Há que confessar que a leitura deste documento exige muita atenção, o leitor é forçado a reapreciações, a ter de parar e regressar ao ponto de partida. Davidson parte da profunda perturbação africana, da sua assustadora degradação ambiental (cidades anárquicas, florestas tropicais engolidas pela ganância exportadora, apodrecimento de infraestruturas…), da quase total indiferença na participação popular e pergunta: onde é que os libertadores erraram, qual a origem da crise das instituições? E remete-nos para os caminhos percorridos pela generalidade destes Estados que emergiram da partilha colonial. Lembra-nos que o que se apregoa como tribalismo não é mais, em grande número de casos, de que um clientelismo que cerca o alto dirigente político, a sua caução à corrupção dentro de redes pessoais e familiares, o suborno das forças militares e paramilitares para os manter como zelosas guardas pretorianas do regime.
Numa tentativa de encontrar analogia na vida difícil que leva os Estado-nação africano pós-colonial com outras situações, Davidson recorda que a Europa Central e Oriental viveu o mesmo tipo de ebulição quando nasceu a consciência de Estado-nação e começou a germinar o ideal da separação dos grandes impérios, como o austro-húngaro e o turco. Recorde igualmente que a história de África, no essencial, está circunscrita ao que os investigadores coloniais e pós-coloniais escreveram. Em momentos-chave do século XIX, chegaram escravos emancipados à costa ocidental africana e ocuparam a Libéria e a Serra Leoa. Muitos séculos atrás, os seus ancestrais teriam vindo do que são hoje o Gana, a Costa do Marfim e a Nigéria. O que é importante registar é que estes escravos livres montaram sociedades à luz do que conheciam da vida americana, instituíram um género de melodrama trágico agindo como uma pequena burguesia nacionalista, copiando os tiques, as instituições e até o estilo de vida que se praticava nas colónias britânicas e francesas.
Era tal a preocupação destas elites de homens instruídos e civilizados em criar Estados-nações segundo o modelo europeu que se desvincularam do passado da África negra.
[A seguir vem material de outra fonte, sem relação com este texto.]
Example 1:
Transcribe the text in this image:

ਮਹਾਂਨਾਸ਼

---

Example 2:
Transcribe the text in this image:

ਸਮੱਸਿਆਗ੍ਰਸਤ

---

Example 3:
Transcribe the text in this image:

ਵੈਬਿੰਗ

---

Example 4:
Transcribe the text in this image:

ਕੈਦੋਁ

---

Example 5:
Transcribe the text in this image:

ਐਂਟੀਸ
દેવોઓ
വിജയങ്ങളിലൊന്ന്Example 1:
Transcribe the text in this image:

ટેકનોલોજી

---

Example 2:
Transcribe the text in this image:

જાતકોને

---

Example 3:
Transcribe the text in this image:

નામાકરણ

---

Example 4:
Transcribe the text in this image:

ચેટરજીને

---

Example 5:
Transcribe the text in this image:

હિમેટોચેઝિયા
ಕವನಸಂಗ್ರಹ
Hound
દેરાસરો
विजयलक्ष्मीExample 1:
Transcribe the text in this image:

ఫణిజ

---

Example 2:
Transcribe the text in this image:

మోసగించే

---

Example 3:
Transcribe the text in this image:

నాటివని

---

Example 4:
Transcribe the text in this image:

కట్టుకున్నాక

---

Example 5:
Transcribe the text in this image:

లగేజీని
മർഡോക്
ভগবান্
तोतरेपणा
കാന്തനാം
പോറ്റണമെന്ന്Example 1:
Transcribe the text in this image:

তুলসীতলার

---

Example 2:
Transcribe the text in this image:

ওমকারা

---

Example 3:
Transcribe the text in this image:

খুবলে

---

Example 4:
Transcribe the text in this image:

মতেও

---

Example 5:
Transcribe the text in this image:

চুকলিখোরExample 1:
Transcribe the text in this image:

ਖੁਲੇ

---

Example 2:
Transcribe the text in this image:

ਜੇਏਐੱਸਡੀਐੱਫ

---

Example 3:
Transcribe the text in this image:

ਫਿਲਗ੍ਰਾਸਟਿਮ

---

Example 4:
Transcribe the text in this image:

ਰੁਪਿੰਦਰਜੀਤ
Estas elites tinham noção de que os europeus não queriam servir às ordens dos africanos e cientes dessa segregação apostaram numa imagem de civilização baseada num nacionalismo intransigente.
Este apontamento é indispensável para entender as promessas que os independentistas traziam para África na época da descolonização (portanto a partir de 1950), como prometiam criar participação popular e sociedades mais igualitárias e como, de um modo geral, falharam rotundamente.
Davidson procede ao estudo do Gana, analisa a sua história profunda e deixa claro que o desprezo que a nova classe política manifestou pelas instituições ancestrais cavou a sua própria ruína.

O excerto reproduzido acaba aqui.